§ Paginatekst:
--- --- ---

Vast contract zonder vaste uren
Deze werknemers hebben een vast contract, maar werken geen vast aantal uur per week. Afhankelijk van de arbeidsvraag werken ze in een week meer of minder uur. Dit is dus eigenlijk een soort oproepcontract. Als ik kijk in welke beroepen deze contracten het vaakst voorkomen, dan zie ik dat het hier gaat om beroepen zoals verkopers, barpersoneel, keukenhulpen, kappers en schoonheidsspecialisten. Beroepen dus, die het meest worden geraakt door de coronamaatregelen. Maar ik zie ook dat onder vast personeel zonder vaste uren, zich een grote groep hulpkrachten transport en logistiek (zoals magazijnmedewerkers) bevindt. Naar deze beroepen zou ik ten tijde van corona juist een grotere vraag verwachten omdat we met zijn allen veel meer online zijn gaan bestellen. In deze beroepen zie ik echter ook een lichte daling onder vaste contracten zonder vaste uren. Wat is hier aan de hand? Ik hou deze vraag in mijn achterhoofd.

--- --- ---

§ Gegevensfragment:
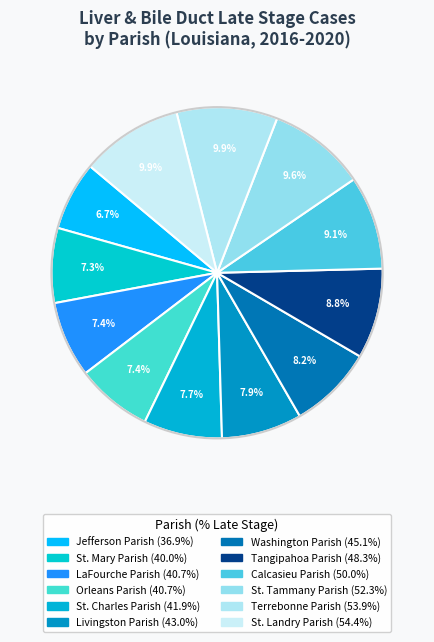

To the nearest percent, what is the difference between the largest and smallest slice percentages?

3%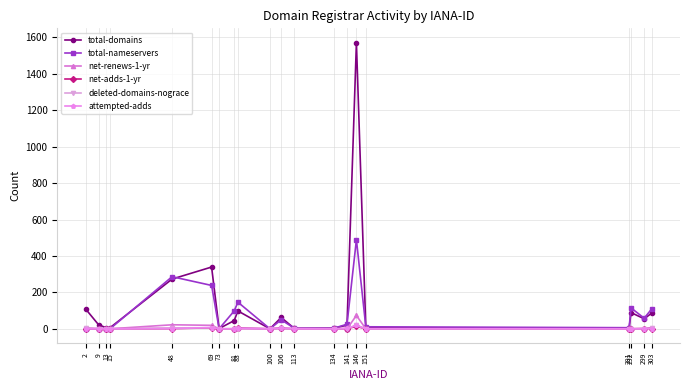

Is the value of total-nameservers at 303 greater than the value of net-adds-1-yr at 292?

Yes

--- --- ---

§ Opdracht: Schrijf de tekst over vaste contracten zonder vaste uren verder, te beginnen na de zin „Ik hou deze vraag in mijn achterhoofd.”

§ Antwoord:
Uitzendcontracten
Onder uitzendkrachten zien we veel administratief personeel, hulpkrachten transport en logistiek (hé!), chauffeurs van bestelwagens (hé!), assemblagemedewerkers en bouwvakhulpen. Dit zijn niet de beroepen waarvan je in eerste instantie zou verwachten dat zij worden geraakt door coronamaatregelen. Onder uitzendkrachten zie ik overigens juist een flinke toename in administratief personeel (+15%). In de andere beroepen zie ik wel een afname en dus ook weer onder de mensen die onze online aankopen voor ons uit het magazijn halen en bezorgen. Hier zou ook de invoering van de Wet arbeidsmarkt in balans (Wab) kunnen meespelen. Deze wet die per 1 januari 2020 van kracht is, maakt het inzetten van uitzendkrachten immers duurder. De vraag is waar deze uitzendkrachten naartoe zijn gegaan; naar werkloosheid, naar het zzp-schap of naar een contract met meer zekerheid? Hiervoor zouden stroomcijfers van CBS nader bestudeerd moeten worden en die heb ik helaas niet.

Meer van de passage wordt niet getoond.